* _Text for analysis_
For Rodriguez, the experience of having a movie based on her life is surreal. "I never imagined everything I’m living right now, that a film would be based on me,” she told Variety.
Part of the surreality also comes down to the uncanniness of the casting. Cuarón cast each of the roles himself. The search for Cleo was the most exhaustive. He traveled through the cities and then villages of Mexico before finding Aparicio in Oaxaca, where Rodriguez is also from.
“It was immediate,” Cuarón told Variety. “It was one of those things when you meet someone and you say, ‘Please, please, I hope she says yes.”Aparicio said yes. To lend to the intimacy of the film, Cuaron cast Aparicio's real life best friend, Nancy García García, as Cleo's friend in the movie.

* _Records provided_
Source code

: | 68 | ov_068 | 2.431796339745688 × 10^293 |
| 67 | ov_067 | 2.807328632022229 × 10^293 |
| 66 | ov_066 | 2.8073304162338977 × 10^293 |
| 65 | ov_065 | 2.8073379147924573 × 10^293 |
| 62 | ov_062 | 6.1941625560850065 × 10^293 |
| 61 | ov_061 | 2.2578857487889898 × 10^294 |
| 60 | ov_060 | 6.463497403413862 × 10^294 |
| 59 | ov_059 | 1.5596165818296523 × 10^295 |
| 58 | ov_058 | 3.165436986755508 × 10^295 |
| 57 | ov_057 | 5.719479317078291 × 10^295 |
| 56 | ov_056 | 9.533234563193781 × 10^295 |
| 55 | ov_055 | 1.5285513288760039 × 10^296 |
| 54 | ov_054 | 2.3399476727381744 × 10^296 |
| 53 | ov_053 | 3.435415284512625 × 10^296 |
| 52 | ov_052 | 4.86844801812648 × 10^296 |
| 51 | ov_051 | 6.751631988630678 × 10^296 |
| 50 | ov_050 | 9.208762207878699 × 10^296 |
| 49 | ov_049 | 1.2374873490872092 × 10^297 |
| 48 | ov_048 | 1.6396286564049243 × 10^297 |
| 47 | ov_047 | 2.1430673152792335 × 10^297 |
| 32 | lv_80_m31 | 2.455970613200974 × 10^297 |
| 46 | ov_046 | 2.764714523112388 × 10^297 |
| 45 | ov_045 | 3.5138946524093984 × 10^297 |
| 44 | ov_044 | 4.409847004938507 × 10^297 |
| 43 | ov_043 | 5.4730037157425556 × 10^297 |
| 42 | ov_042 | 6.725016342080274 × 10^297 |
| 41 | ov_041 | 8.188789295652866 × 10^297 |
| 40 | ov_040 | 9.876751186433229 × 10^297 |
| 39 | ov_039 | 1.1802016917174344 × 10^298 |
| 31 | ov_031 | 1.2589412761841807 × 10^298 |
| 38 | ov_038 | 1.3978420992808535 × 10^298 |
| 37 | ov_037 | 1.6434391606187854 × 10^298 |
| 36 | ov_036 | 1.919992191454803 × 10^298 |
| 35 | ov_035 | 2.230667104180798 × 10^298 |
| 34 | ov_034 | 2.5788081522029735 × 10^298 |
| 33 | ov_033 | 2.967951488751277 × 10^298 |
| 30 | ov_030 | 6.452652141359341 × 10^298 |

* _Exercise prompt_
Can you write what comes next in the passage about Cuarón's casting of the film based on Rodriguez's life, starting right after its final sentence? The rows are separate material, unrelated to the passage about Cuarón's casting.

* _Result for this exercise_
Thanks to Roma, Netflix is inching its way toward that coveted Best Picture. In 2017, Netflix won its first Academy Award with the documentary short White Helmets; in 2018, Icarus, a documentary about Russian doping in athletics, took home Best Documentary Feature. But Roma, which lands on the streaming service on December 14, is the first movie set to send Netflix hurtling toward Best Picture territory. Roma already picked up three Golden Globe nominations. It's only up from here.
Roma premieres on Netflix on December 14 and is currently playing at select theaters nationwide.